Texas Avoids California's Electricity Deregulation Fiasco
January 10, 2001
In the process of planning for electricity deregulation in Texas, several of the state's politicians visited California several years ago to review that state's progress. They came away determined not to follow California's blueprint -- even though they remained enthusiastic over deregulation being applied to the electric power industry.
So Texas is moving ahead on a vastly different deregulatory model -- confident that California simply had a bad plan.
- Since the Texas law was signed in 1999 by Gov. George W. Bush, officials there have had no second thoughts.
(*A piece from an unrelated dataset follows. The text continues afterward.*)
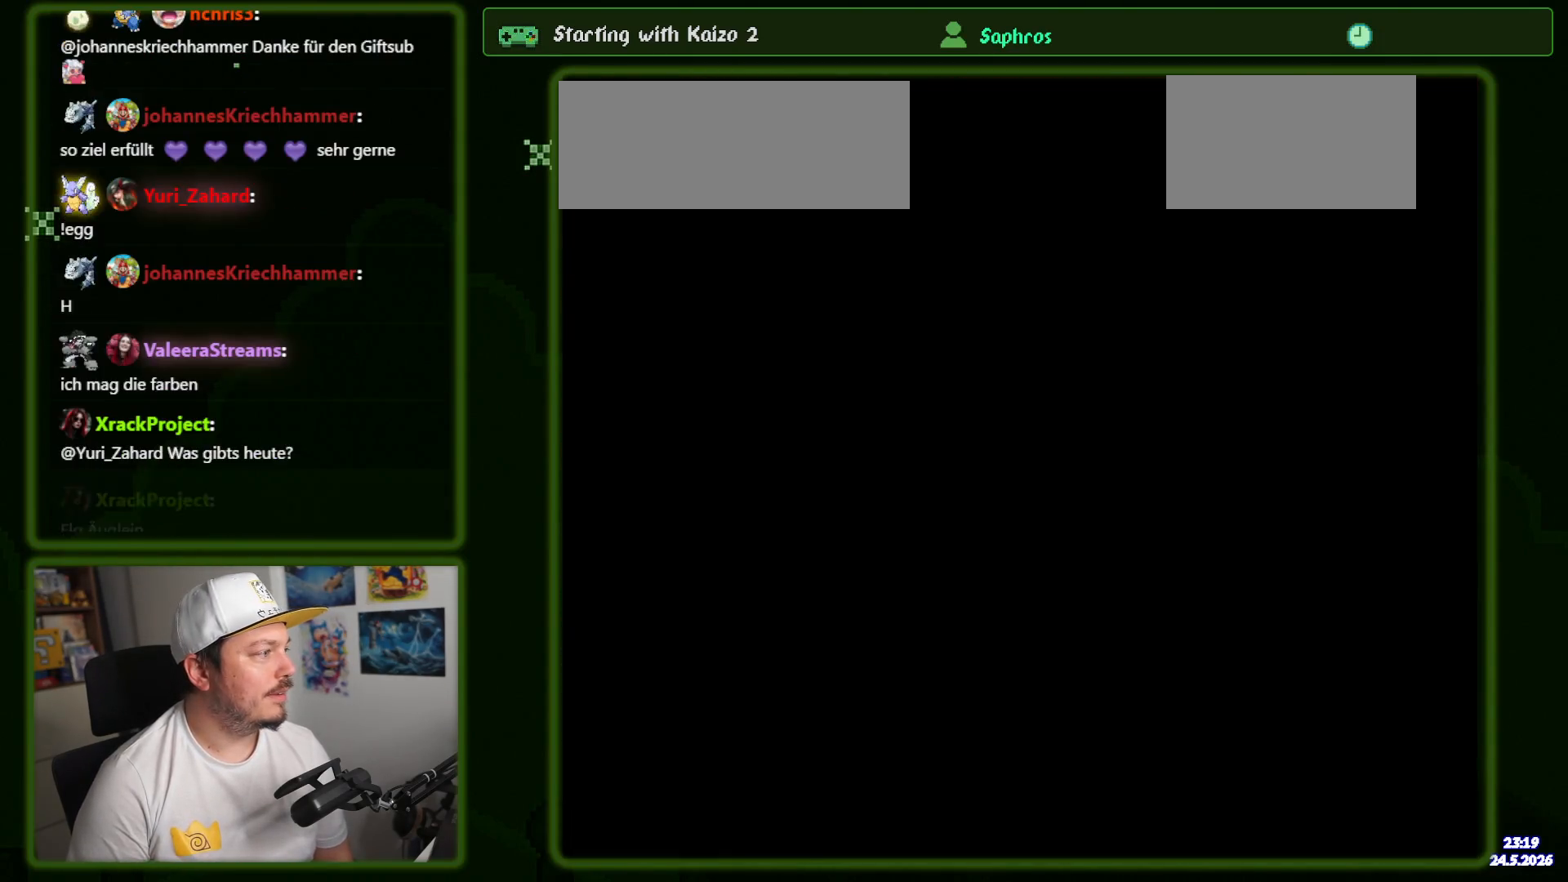
{"dt_ms": 500, "buttons": ["Y", "DPAD_RIGHT"], "events": []}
- In March, Texas will begin a marketing campaign -- followed in June by a pilot program involving 5 percent of the state's customers.
- It will culminate with full deregulation in January 2002.
- The fundamental difference between Texas and California is that the former has built 22 new power plants since 1995, with 15 more scheduled to come online by 2002 -- while the latter, primarily because of tough environmental regulations, has not built a major new plant in more than a decade.
Because of its harsh regulatory climate, it takes California seven years lead time to construct new power plants -- but Texas just two to three.
Also, California is tied to a centrally controlled bidding process, and mandates that utilities buy power only through short-term contracts, leaving them vulnerable to upturns in wholesale prices. The Texas plan, meanwhile, lets companies enter into long- and medium-term contracts to hedge against price increases.
So Texas has a power surplus, while California starves. Texas is also unique and fortunate among the 48 contiguous states in having its own power grid -- thus falling outside federal regulation.